— Text segment —
....

We use Redis on Spark to cache our key-value pairs.This is the code:
import com.redis.RedisClient
val r = new RedisClient("192.168.1.101", 6379)
val perhit = perhitFile.map(x => {
val arr = x.split(" ")
val readId = arr(0).toInt
val refId = arr(1).toInt
val start = arr(2).toInt
val end = arr(3).toInt
val refStr = r.hmget("refStr", refId).get(refId).split(",")(1)
val readStr = r.hmget("readStr", readId).get(readId)
val realend = if(end > refStr.length - 1) refStr.length - 1 else end
val refOneStr = refStr.substring(start, realend)
(readStr, refOneStr, refId, start, realend, readId)
})
But compiler gave me feedback like this:
Exception in thread "main" org.apache.spark.SparkException: Task not serializable
at org.apache.spark.util.ClosureCleaner$.ensureSerializable(ClosureCleaner.scala:166)
at org.apache.spark.util.ClosureCleaner$.clean(ClosureCleaner.scala:158)
at org.apache.spark.SparkContext.clean(SparkContext.scala:1242)
at org.apache.spark.rdd.RDD.map(RDD.scala:270)
at com.ynu.App$.main(App.scala:511)
at com.ynu.App.main(App.scala)
at sun.reflect.NativeMethodAccessorImpl.invoke0(Native Method)
at sun.reflect.NativeMethodAccessorImpl.invoke(NativeMethodAccessorImpl.java:57)
at sun.reflect.DelegatingMethodAccessorImpl.invoke(DelegatingMethodAccessorImpl.java:43)
at java.lang.reflect.Method.invoke(Method.java:606)
at org.apache.spark.deploy.SparkSubmit$.launch(SparkSubmit.scala:328)
at org.apache.spark.deploy.SparkSubmit$.main(SparkSubmit.scala:75)
at org.apache.spark.deploy.SparkSubmit.main(SparkSubmit.scala)
Caused by: java.io.NotSerializableException: com.redis.RedisClient
at java.io.ObjectOutputStream.writeObject0

....

— Data records —
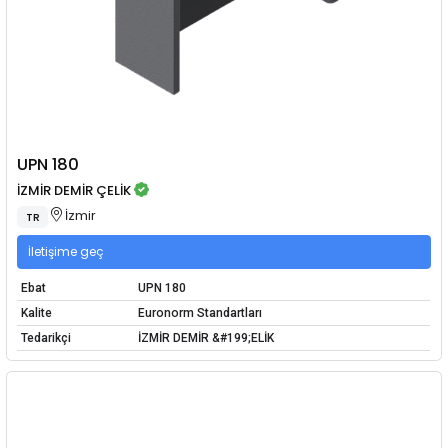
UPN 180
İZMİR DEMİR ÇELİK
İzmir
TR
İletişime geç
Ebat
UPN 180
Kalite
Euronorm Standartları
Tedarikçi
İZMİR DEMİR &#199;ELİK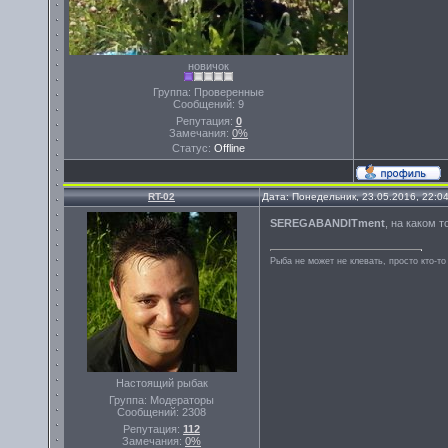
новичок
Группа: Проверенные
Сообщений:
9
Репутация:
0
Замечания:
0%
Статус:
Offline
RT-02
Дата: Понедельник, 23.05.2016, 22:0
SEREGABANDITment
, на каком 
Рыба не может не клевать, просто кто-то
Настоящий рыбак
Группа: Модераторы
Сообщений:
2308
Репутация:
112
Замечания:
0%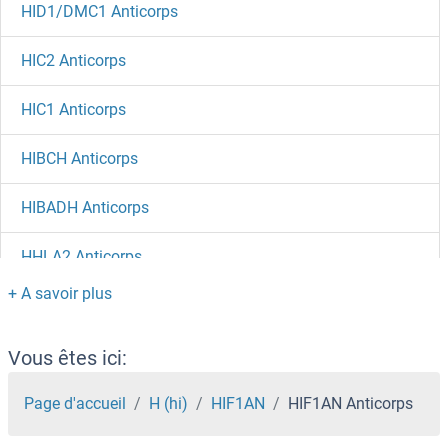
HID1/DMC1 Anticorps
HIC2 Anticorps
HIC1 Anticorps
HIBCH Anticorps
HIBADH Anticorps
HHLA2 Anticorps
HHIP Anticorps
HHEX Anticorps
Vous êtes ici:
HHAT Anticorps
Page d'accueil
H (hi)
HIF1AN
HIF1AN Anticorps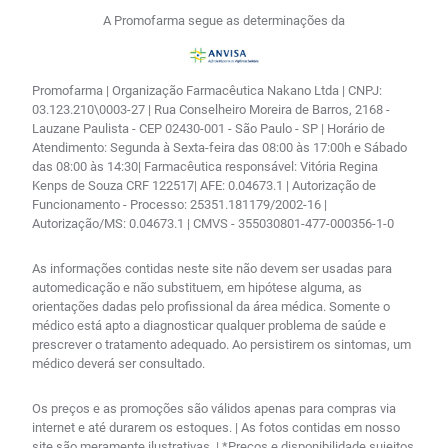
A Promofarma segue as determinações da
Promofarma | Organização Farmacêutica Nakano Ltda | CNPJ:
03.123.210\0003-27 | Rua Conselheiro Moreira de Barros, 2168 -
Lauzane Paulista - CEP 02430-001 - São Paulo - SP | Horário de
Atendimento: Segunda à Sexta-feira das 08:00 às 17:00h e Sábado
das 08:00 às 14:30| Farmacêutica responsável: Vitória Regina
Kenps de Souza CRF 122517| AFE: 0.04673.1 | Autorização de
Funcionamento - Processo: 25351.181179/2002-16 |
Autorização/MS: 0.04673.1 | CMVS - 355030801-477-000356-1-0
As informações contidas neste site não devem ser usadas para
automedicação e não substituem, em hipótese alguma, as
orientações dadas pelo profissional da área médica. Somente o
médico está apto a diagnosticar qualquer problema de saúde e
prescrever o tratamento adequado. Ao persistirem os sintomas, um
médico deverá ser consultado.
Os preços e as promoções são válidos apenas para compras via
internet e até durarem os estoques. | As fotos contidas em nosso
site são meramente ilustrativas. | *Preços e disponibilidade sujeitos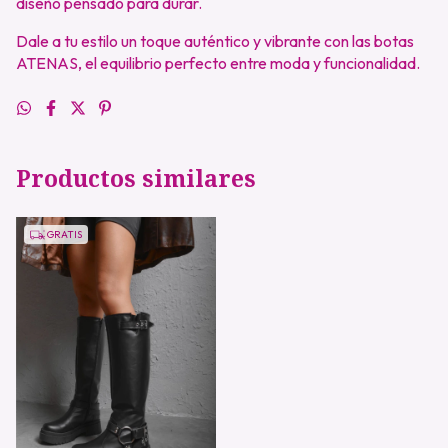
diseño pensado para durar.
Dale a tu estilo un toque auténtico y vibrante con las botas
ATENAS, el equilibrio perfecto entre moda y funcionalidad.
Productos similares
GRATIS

....

— Activity list —
(a) In the Redis on Spark post, which class is named as not serializable?
(b) Duplicate the portion of the Redis on Spark post between "at com.ynu.App.main(App.scala)" and "at java.lang.reflect.Method.invoke(Method.java:606)", inclusive.

— Task responses —
(a) com.redis.RedisClient

(b)
at com.ynu.App.main(App.scala)
at sun.reflect.NativeMethodAccessorImpl.invoke0(Native Method)
at sun.reflect.NativeMethodAccessorImpl.invoke(NativeMethodAccessorImpl.java:57)
at sun.reflect.DelegatingMethodAccessorImpl.invoke(DelegatingMethodAccessorImpl.java:43)
at java.lang.reflect.Method.invoke(Method.java:606)